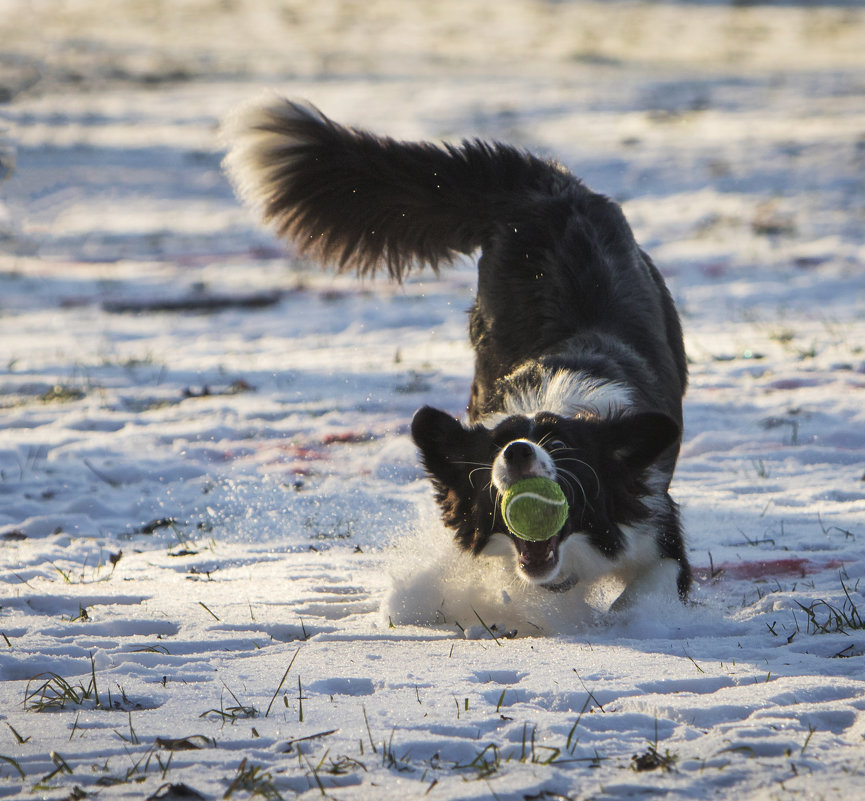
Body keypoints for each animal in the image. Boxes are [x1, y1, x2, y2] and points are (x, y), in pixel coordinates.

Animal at [226, 101, 692, 612]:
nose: (518, 452)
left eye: (560, 445)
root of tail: (551, 187)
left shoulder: (657, 527)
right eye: (498, 445)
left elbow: (641, 593)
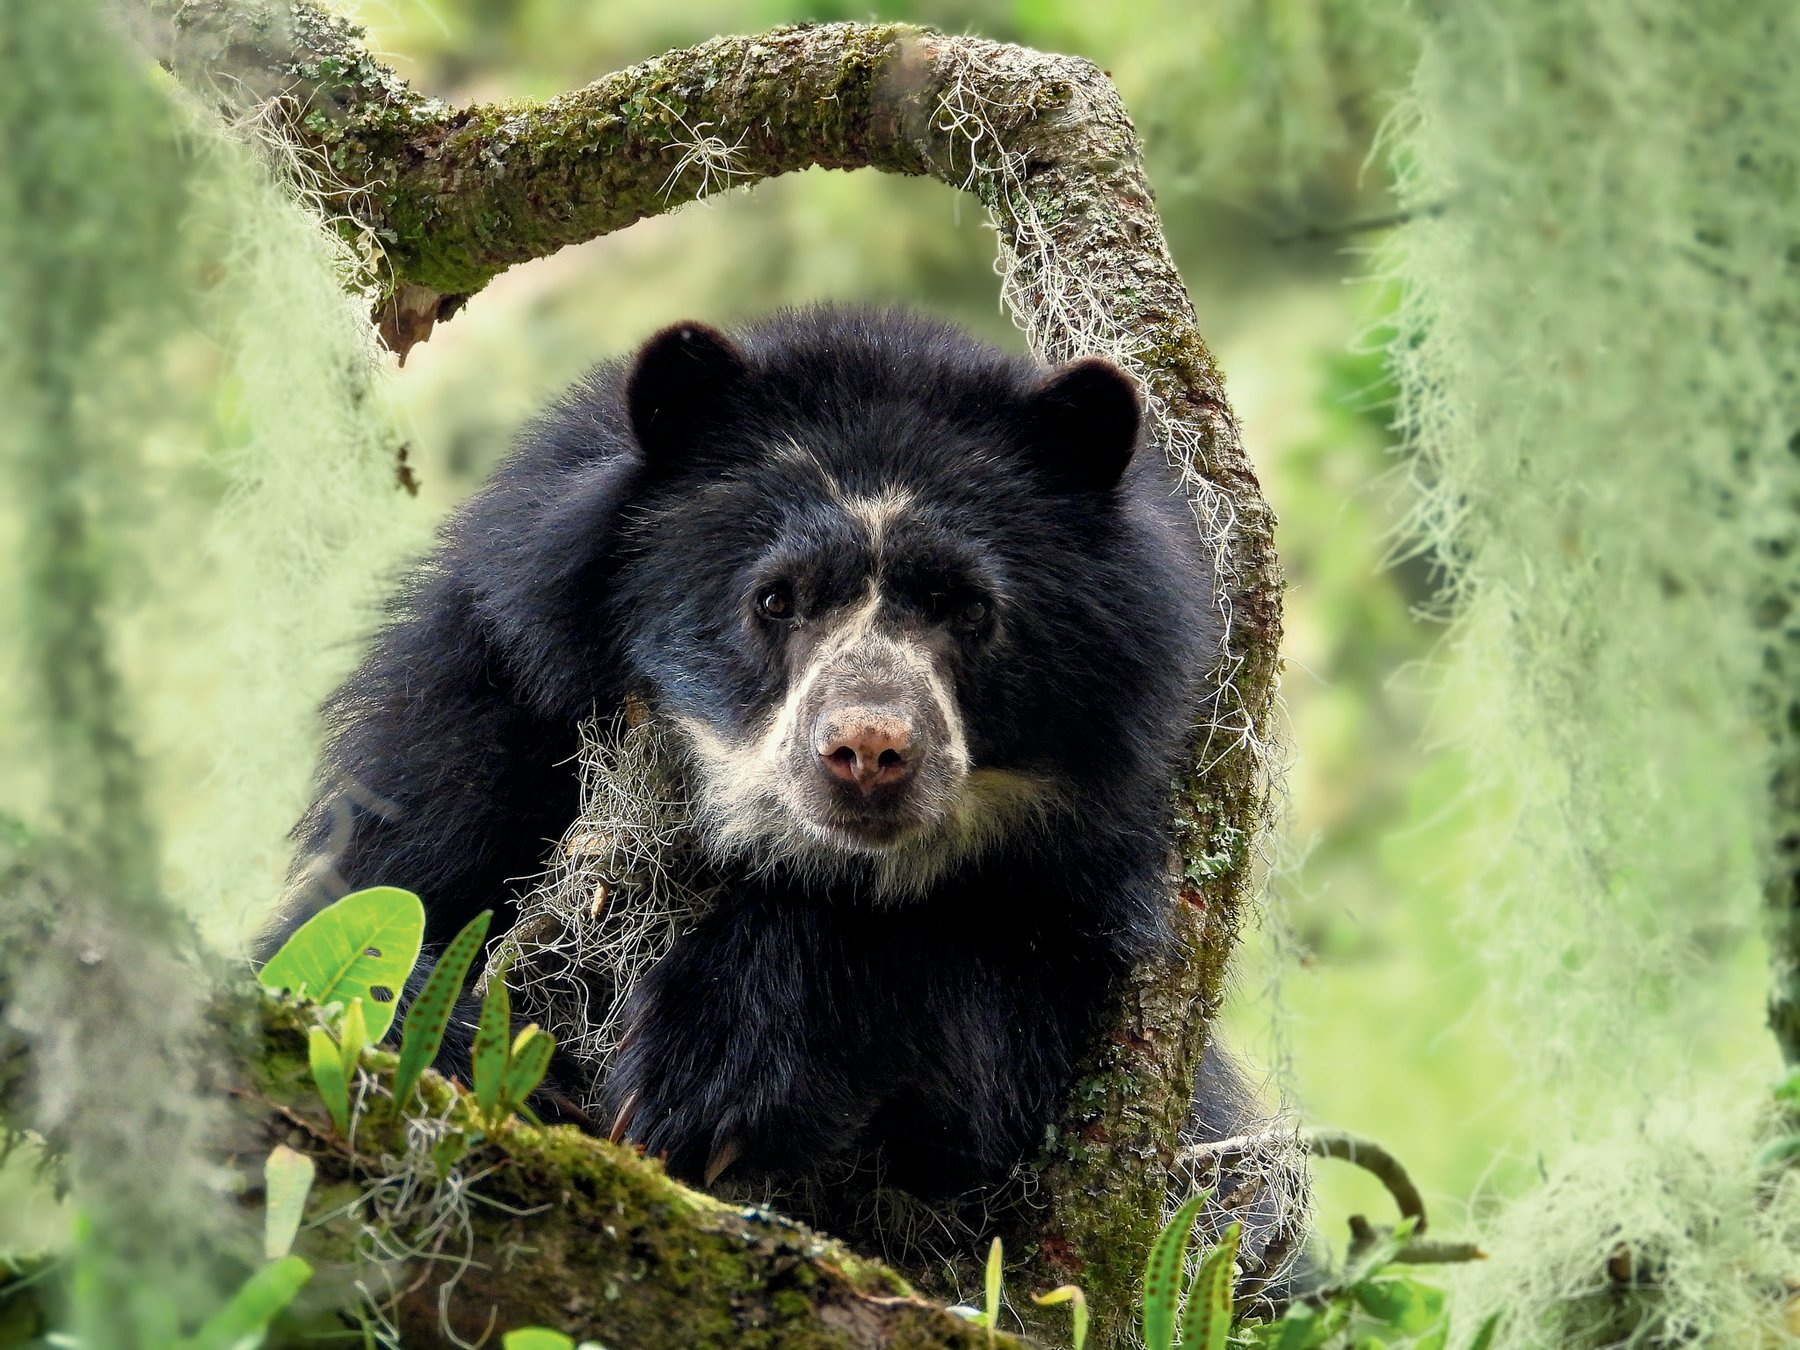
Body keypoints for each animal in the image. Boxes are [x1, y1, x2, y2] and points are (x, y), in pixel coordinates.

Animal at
# # #
TASK REQUIREMENTS: Would you copy the lines from the one holding "left elbow: (641, 593)" down to the last line of the material, both included, exactly and with nothing added, skipping the pictures?

RESPONSE FOR THIS EXERCISE:
left elbow: (641, 593)
Body keypoints for each animal in the image. Boxes are [x1, y1, x2, y2] and points are (x, y), in pixel coordinates.

Animal at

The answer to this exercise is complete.